In this article, you'll learn...
- How to effectively use augmented reality to boost product awareness and sales
- A detailed example of how a B2C company used augmented reality to advertise a product
- Three lessons to apply to your campaigns that use augmented reality
Company: Olympus Imaging America Inc.
Contact: Sally Smith Clemens, product manager
Location: Center Valley, PA
Industry: Electronics, E-Commerce, B2C
Annual revenue: $10,000,000,000
Number of employees: 4,000
It is said that consumers are four times more likely to buy a product once they’ve held it in their hands. But if you know retail, you understand how challenging it can be to get people into stores, let alone within reaching distance of your product (and interested in handling it).
When electronics giant Olympus introduced a new SLR (single lens reflex) hybrid camera to the marketplace, it knew that it was vital that people get their hands on it; that's because one of the camera's major selling points was its advanced compact body design. In short, it was far more representative of a pocket-size point-and-shoot than the typical SLR with interchangeable lenses.
To provide the masses with a hands-on experience that wouldn't require heading to the nearest store, Olympus trialed a new augmented-reality technology. Consumers could print out paper-doll versions of the product and test out its various features via an online interactive tutorial and simulation experience. The campaign even included social elements to motivate users to share these virtual experiences with their networks, and a contest was added to draw additional attention.

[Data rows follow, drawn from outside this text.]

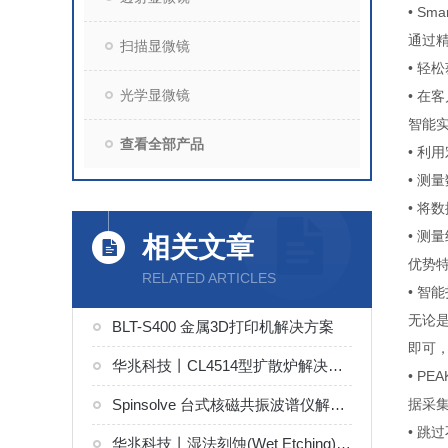
• S
通过
扫描显微镜
• 轻
光学显微镜
• 在
智能
查看全部产品
• 利
• 测
• 将
• 测
相关文章
优势
RELATED ARTICLES
• 智能
无论是
BLT-S400 金属3D打印机解决方案
即可
华兆科技丨CL4514型扩散炉解决方案
• PE
Spinsolve 台式核磁共振波谱仪解决方案
据采
• 
华兆科技丨湿法刻蚀(Wet Etching)技术原理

It worked. Within a month of the campaign's launch, more than 50,000 people played with the technology, and the company witnessed a jump in in-store inquiries and sales.

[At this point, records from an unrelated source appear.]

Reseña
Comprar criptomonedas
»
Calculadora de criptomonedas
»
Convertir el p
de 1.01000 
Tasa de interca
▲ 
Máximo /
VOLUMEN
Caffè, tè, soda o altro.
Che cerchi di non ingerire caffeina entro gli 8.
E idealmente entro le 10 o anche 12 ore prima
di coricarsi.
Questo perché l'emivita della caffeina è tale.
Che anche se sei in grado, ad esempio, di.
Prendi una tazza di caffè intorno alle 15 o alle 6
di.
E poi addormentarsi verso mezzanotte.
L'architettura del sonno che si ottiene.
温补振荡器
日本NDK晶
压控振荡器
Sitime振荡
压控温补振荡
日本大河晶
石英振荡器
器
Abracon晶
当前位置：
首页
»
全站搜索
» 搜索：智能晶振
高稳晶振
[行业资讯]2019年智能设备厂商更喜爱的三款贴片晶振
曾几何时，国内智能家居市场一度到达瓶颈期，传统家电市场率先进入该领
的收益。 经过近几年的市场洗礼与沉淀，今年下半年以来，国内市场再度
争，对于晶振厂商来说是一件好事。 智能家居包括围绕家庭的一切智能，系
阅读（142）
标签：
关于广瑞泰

In case you haven't heard, a revolution is upon us in the field of digital photography. Olympus is helping to lead the charge with its PEN E-PL1 portable camera, featuring professional digital single lens reflex (DSLR) image quality, interchangeable lenses, point-and-shoot simplicity, and high-definition (HD) video. The camera's technology is based on the Micro Four Thirds system standard, which uses mirrorless technology to enable more compact camera body designs without stifling the creative control and interchangeable lens features of traditional SLRs.